Sample Size Website - Log
Make no mistake - working out sample sizes is pretty difficult !
My goal is to set up the best, free, sample size calculation website on the internet today. This blog is my story of how the site comes to be.
So far, I have scoped out the project (and it is indeed a project, not a task). The site will work out estimated sample sizes for:
- Means
- Proportions
- Standard Deviations
- Rates
As a statistician, I already know what equations need to be used. As a programmer, I have written Java classes that calculate the Complimentary Error Function (ERFC), and it's t-test equivalent.
Fortunately, Java already provides the arcsin function, for use with the Dobson-Gebski correction for small proportions!
Next steps?
Test the "ERFC" Java class from user inputs.This should be shortly after the new year ...
Links to Definitions used in Sample Size Calculations
Sample sizes are almost always calculated as part of an experiment, to test a hypothesis. The following describes the hypothesis testing process, and hyperlinks to useful web pages are included.
- Define the hypothesis
- Decide what data type to use. Means, standard deviations, proportions, rates (Poisson) etc
What assumptions have been made?
- For means, is the data set Gaussian? If not, can the central limit theorem be used?
- For proportions, are there enough points? (e.g. n × p > 10)
- What Confidence and Power should used, or confidence interval?
- What is the size of the difference to be detected?

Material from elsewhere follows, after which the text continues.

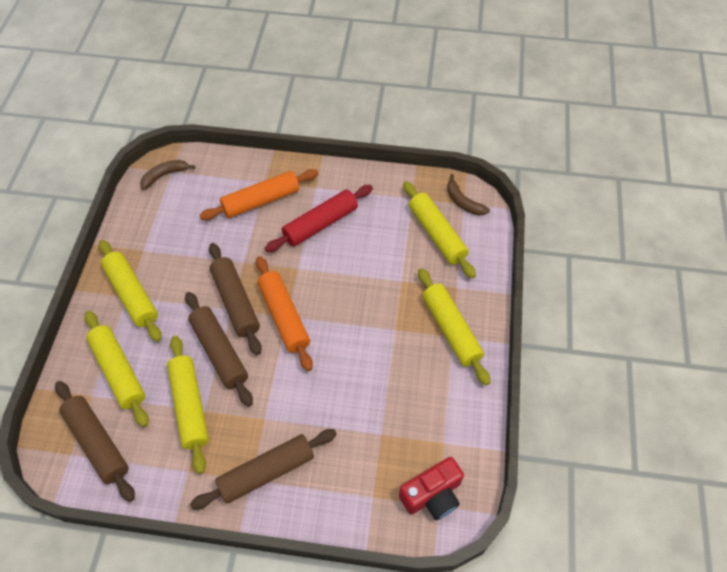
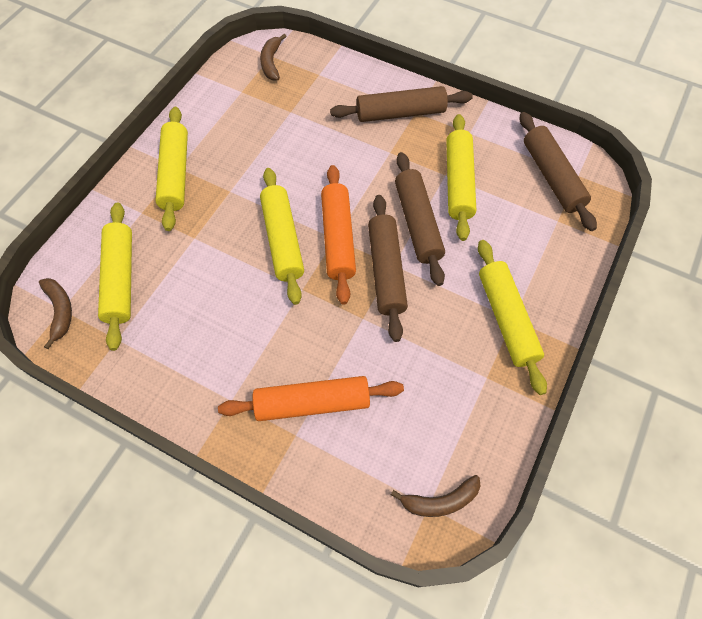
camera: 160 degrees left, 5 degrees up
yellow rolling pin [84,311,149,427] -> yellow rolling pin moved to [260,168,304,305]
red rolling pin [265,185,373,252] -> none
red camera [399,457,464,520] -> brown banana [260,34,287,81]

- Is the test for 1-sample or 2-sample?
- Is the test 1-tailed or 2-tailed?
- Formula for means
- Formula for proportions
- Formula for standard deviations
- Formula for rates
The formula provides an estimate of the sample size needed. The experiment is then run using the sample size provided. After the experiment, the appropriate statistical test is used to accept or reject the null hypothesis.